Marina, enfurecida, empurrou a cadeira, ficando de pé com as mãos firmemente plantadas na cintura.
- Por favor, fala que isso é uma brincadeira! – disse respirando com dificuldade.
Paulo, realmente, não sabia o que dizer. Se falasse que estava brincando ela o acusaria de estar debochando dos seus problemas femininos e se dissesse o contrário corria o risco, pelo estado atual da mulher, de apanhar ou coisa pior. Preferiu, então, permanecer em silêncio esperando que a tempestade acalmasse.
A mudez de Paulo deixou Marina ainda mais furiosa. Aliás, sempre foi assim: ela explodia e ele ficava quieto. A raiva nessas ocasiões só fazia aumentar. Precisava que ele gritasse para que ela pudesse responder, mas, não, Paulo sempre optou pelo silêncio.

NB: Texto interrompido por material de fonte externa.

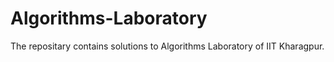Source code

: # Algorithms-Laboratory

The repositary contains solutions to Algorithms Laboratory of IIT Kharagpur. 
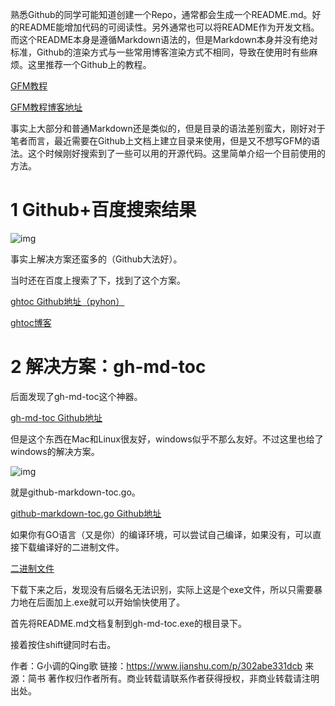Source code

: 

<!--ts-->

<!--te-->

熟悉Github的同学可能知道创建一个Repo，通常都会生成一个README.md。好的README能增加代码的可阅读性。另外通常也可以将README作为开发文档。而这个README本身是遵循Markdown语法的，但是Markdown本身并没有绝对标准，Github的渲染方式与一些常用博客渲染方式不相同，导致在使用时有些麻烦。这里推荐一个Github上的教程。

[GFM教程](https://link.jianshu.com?t=https%3A%2F%2Fgithub.com%2Fguodongxiaren%2FREADME%2Fblob%2Fmaster%2FREADME.md)

[GFM教程博客地址](https://link.jianshu.com?t=http%3A%2F%2Fblog.csdn.net%2Fkaitiren%2Farticle%2Fdetails%2F38513715)

事实上大部分和普通Markdown还是类似的，但是目录的语法差别蛮大，刚好对于笔者而言，最近需要在Github上文档上建立目录来使用，但是又不想写GFM的语法。这个时候刚好搜索到了一些可以用的开源代码。这里简单介绍一个目前使用的方法。

# 1 Github+百度搜索结果

![img](https:////upload-images.jianshu.io/upload_images/3229757-ded8dc8a31cd7989.png?imageMogr2/auto-orient/strip|imageView2/2/w/1027/format/webp)

事实上解决方案还蛮多的（Github大法好）。

当时还在百度上搜索了下，找到了这个方案。

[ghtoc Github地址（pyhon）](https://link.jianshu.com?t=https%3A%2F%2Fgithub.com%2Fsk1418%2Fghtoc)

[ghtoc博客](https://link.jianshu.com?t=https%3A%2F%2Fwww.v2ex.com%2Ft%2F151106)

# 2 解决方案：gh-md-toc

后面发现了gh-md-toc这个神器。

[gh-md-toc Github地址](https://link.jianshu.com?t=https%3A%2F%2Fgithub.com%2Fekalinin%2Fgithub-markdown-toc)

但是这个东西在Mac和Linux很友好，windows似乎不那么友好。不过这里也给了windows的解决方案。

![img](https:////upload-images.jianshu.io/upload_images/3229757-31243336441b1b39.png?imageMogr2/auto-orient/strip|imageView2/2/w/903/format/webp)

就是github-markdown-toc.go。

[github-markdown-toc.go Github地址](https://link.jianshu.com?t=https%3A%2F%2Fgithub.com%2Fekalinin%2Fgithub-markdown-toc.go)

如果你有GO语言（又是你）的编译环境，可以尝试自己编译，如果没有，可以直接下载编译好的二进制文件。

[二进制文件](https://link.jianshu.com?t=https%3A%2F%2Fgithub.com%2Fekalinin%2Fgithub-markdown-toc.go%2Freleases)

下载下来之后，发现没有后缀名无法识别，实际上这是个exe文件，所以只需要暴力地在后面加上.exe就可以开始愉快使用了。

首先将README.md文档复制到gh-md-toc.exe的根目录下。

接着按住shift键同时右击。



作者：G小调的Qing歌
链接：https://www.jianshu.com/p/302abe331dcb
来源：简书
著作权归作者所有。商业转载请联系作者获得授权，非商业转载请注明出处。

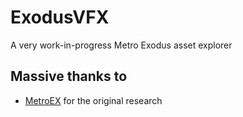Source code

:# ExodusVFX

A very work-in-progress Metro Exodus asset explorer

## Massive thanks to
- [MetroEX](https://github.com/ShokerStlk/MetroEX) for the original research
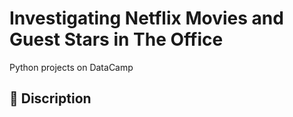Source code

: # Investigating Netflix Movies and Guest Stars in The Office
Python projects on DataCamp

## :book: Discription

Então, Marina, fez como sempre, explodiu:
- Paulo, pelo amor de Deus, olha para mim!
Ele olhou.
- Então, o que você está vendo? – perguntou com raiva.
- Uma mulher muito brava? – arriscou tentando uma brincadeira.
- Sim, meu querido, uma mulher muito brava – disse debochando – Mas, pensa um pouco, OH! GRANDE INTELIGÊNCIA!, POR QUÊ?
Paulo, ainda sem compreender, piscou uma, duas vezes antes de responder:
- Não sei.
- Pensa – Marina insistiu.
A expressão de Paulo permaneceu totalmente em branco.
- Aí, meus deuses, deem-me paciência! – respondeu Marina, enquanto levantava os olhos para o céu.
Penitente, e ainda sem compreender, Paulo tentou consertar:
- Eu só queria ajudar.
Não aguentando mais aquela cara de cachorrinho sem dono, Marina saiu da sala e foi buscar mais café na cozinha. Ela não conseguia acreditar que o marido pudesse ser tão obtuso. Será que ele não a via? Será que todos esses anos de casamento o tornaram cego?
Marina olhou para a cafeteira e depois para as suas mãos trêmulas de indignação. Mãos com rugas e manchas que nenhuma plástica seria capaz de tirar. Viu seu reflexo no vidro da porta do armário e não se reconheceu. Contudo, Paulo... Virando-se deixou a xícara de café no balcão da pia e voltou para a sala.
Erguendo os olhos do jornal, Paulo viu a mulher entrar e se preparou para a briga. Marina, no entanto, foi até ele e, de forma inesperada, o abraçou com ternura. As sobrancelhas de Paulo se levantaram, com uma pergunta começando a se formar. Marina foi mais rápida, pôs os dedos sobre a sua boca e disse:
- Não fala nada Paulo. Só fica quieto e me beija.